** WRITTEN PROBLEM 1 **
According to the furniture blog excerpt, what wood was the 1940's night stand made of?
** WRITTEN PROBLEM 2 **
Using the furniture blog excerpt, explain why cherry stain was chosen for the chair.

** DOCUMENT SEGMENT **
###

I was very happy with the way the chair turned out. The light cherry stain was definitely the perfect color to offset the dark color of the needlepoint. A nice foam padding finished off the seat so that the chair is as comfortable as it is pretty.

I chose cherry stain to keep the color light which I felt complimented the lovely needlepoint seat that my customer made just for this seat. This was the third seat such as this that I had made for this same customer. The other two were benches. She is making a needlepoint seat for each of her grandchildren. She makes the needlepoint then finds the chair or bench which is the right size for the needlepoint. So far she’s been pretty lucky! 

To see one the previous needlepoint benches I made for this customer, check out the link below. Unfortunately, I don’t have a photo of the other one, but it had a blue background with a black bench.

https://www.blogger.com/blog/post/edit/5936537173467203420/24816612440806533 


Thursday, March 10, 2022

1940’s Night Stand Restoration/Revival

Night Stand After
 
Night Stand Before

Some furniture has a lot more wear than others, therefore those most used could be in dire need of restoration and refinishing. Such is the case with this 1940’s night stand. It was made of solid mahogany, no veneer, which is a sign of a well-made piece of furniture.

###

** PROVIDED DATA **

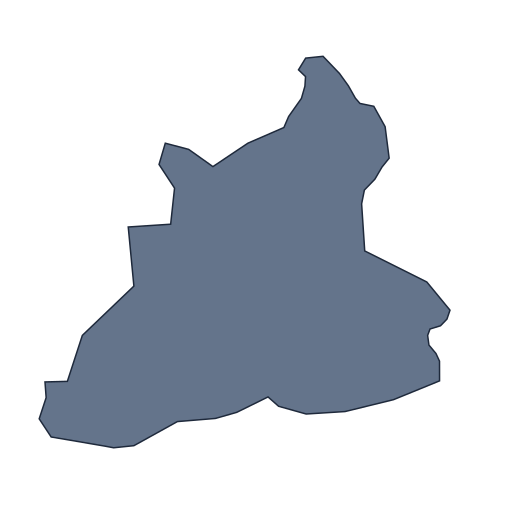 Plavinu, orthographic projection, rotated 6°
{"feature_id": "LVA-5728", "entity_name": "Plavinu", "entity_type": "Municipality", "adm_level": 1, "iso_a3": "LVA", "parent_name": "Latvia", "parent_adm1": "", "projection": "orthographic", "projection_center": [25.741, 56.702], "detail": "fine", "context": "isolated", "style": "filled", "palette": "slate", "viewbox_px": 512, "rotation_deg": 6, "n_neighbors": 0, "source": "natural_earth", "source_scale": "10m", "svg_char_len": 835}
<svg xmlns="http://www.w3.org/2000/svg" viewBox="0 0 512 512"><g transform="rotate(6 256 256)"><path d="M301.8,50.4L320.0,65.8L330.1,77.1L338.3,88.6L343.4,93.4L357.5,94.8L370.9,113.9L378.2,144.8L372.0,154.4L366.2,167.2L356.9,179.1L355.6,193.1L363.6,239.6L428.6,264.0L454.6,289.6L452.5,298.8L446.8,306.1L436.7,310.4L435.0,317.0L437.3,326.5L445.2,334.2L449.5,341.4L451.6,361.0L407.8,384.5L360.8,401.4L322.4,407.9L294.2,403.1L282.7,394.9L253.2,413.5L232.6,421.8L195.1,428.9L154.4,457.4L134.5,461.6L125.9,460.9L71.2,457.4L57.4,440.6L62.1,418.8L59.3,403.3L81.5,400.4L91.6,353.1L137.7,298.7L125.9,240.5L167.8,233.3L167.9,197.0L150.0,175.1L154.0,153.3L177.9,157.0L203.8,171.6L236.2,144.6L270.3,125.3L273.9,113.8L284.7,94.5L286.9,82.0L286.5,72.4L278.8,66.4L284.7,54.0L301.8,50.4Z" fill="#64748b" stroke="#1e293b" stroke-width="1.5"/></g></svg>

###

** RESPONSE 1 **
It was made of solid mahogany, with no veneer.

** RESPONSE 2 **
Cherry stain kept the wood's color light. That light color offset the dark needlepoint and complemented the needlepoint seat the customer made for the chair.